As a project manager, the process of releasing software can be fraught with anxiety and dread. I can think about numerous times in my career where, in the shadow of an approaching release deadline, the thought of having to ship our application was akin to contemplating an imminent visit to the dentist. In fact, even the mechanism for getting our ‘awesome new features’ into the hands of our users felt like pulling teeth.
The temptation is to release as infrequently as possible, just as the temptation is to visit the dentist as rarely as you can get away with it. You know you ought to go more regularly but you fear it’s going to be really painful. You may even have a haunting memory of a previous visit that ended up with your pearly whites on the receiving end of the dental drill. Personally, my teeth ache just thinking about it.
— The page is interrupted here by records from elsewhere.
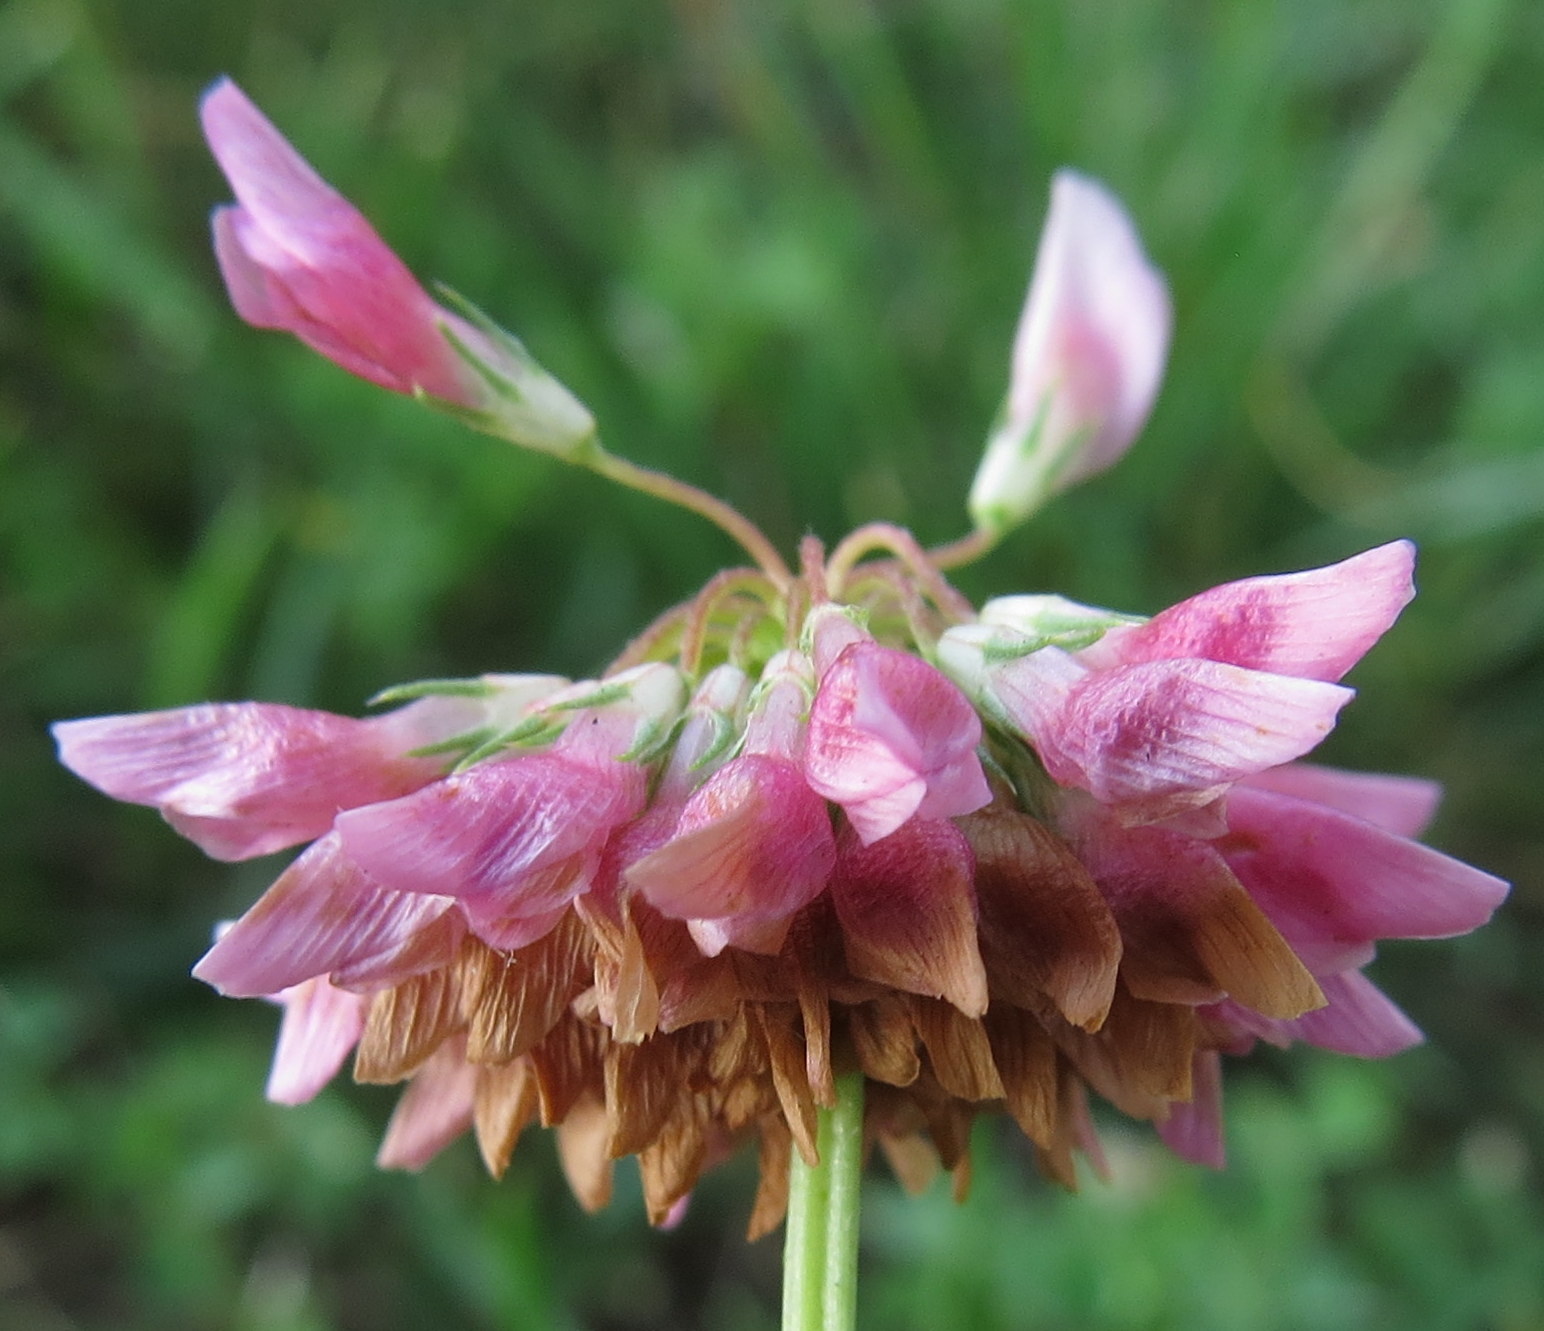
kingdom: Plantae
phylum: Tracheophyta
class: Magnoliopsida
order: Fabales
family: Fabaceae
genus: Trifolium
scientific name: Trifolium hybridum
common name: Alsike clover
Instead of visiting the dentist regularly, maybe at six monthly intervals, you might find yourself making excuses and putting it off. As a result, you never get around to that check-up and only drag yourself into the dental surgery two years later, when you’ve got a cavity the size of the Grand Canyon. I know I’ve done this, fully aware of the risk that it might happen and have subsequently chastised myself when it does. Ironically, the resultant marathon stint in the dentist’s chair contributes to the haunting memories that compelled me to avoid check-ups in the first place.
In the software development world, leaving an extended period between releases of your software is just as risky an approach as forgoing regular dental check-ups. The bigger the gap between deployments, the larger the amount of work – code changes, database schema modifications, configuration alterations – that have not been validated by your customers. The greater the functionality and code delta between deployments, the more likely the new release has broken something serious, unleashing a horde of pointy-fanged bugs that are going to eat your time and leave your plan for the next development iteration in tatters.
Instead of worrying about the huge list of changes you’ve built up between releases, you can feel better by simply assuming that you got your decisions right. You can assume that you made a good call regarding which new features to add, how to design the user interface so it is ‘easy to use’ and whether the user is going to like it more when it’s drawn in mauve. However, you can only prove you got that stuff right by giving it to your users. The bigger the gap between releases, the more development effort you are gambling has gone ‘right’. When the release is finally out, your users are going to tell you if you got it right through sales figures, raised bugs, direct feedback and even social media. So, if you got that decision on drawing it in mauve wrong, that’s when the pain really starts.
Back in the dentist’s chair, the longer the gap between check-ups, the more food you’ve eaten between visits and the more unchecked bacteria builds up on your teeth. You’re assuming that you are brushing your teeth right and that your reticence to floss has not impacted too much on your dental hygiene. However, if you got that wrong, that’s when things get painful.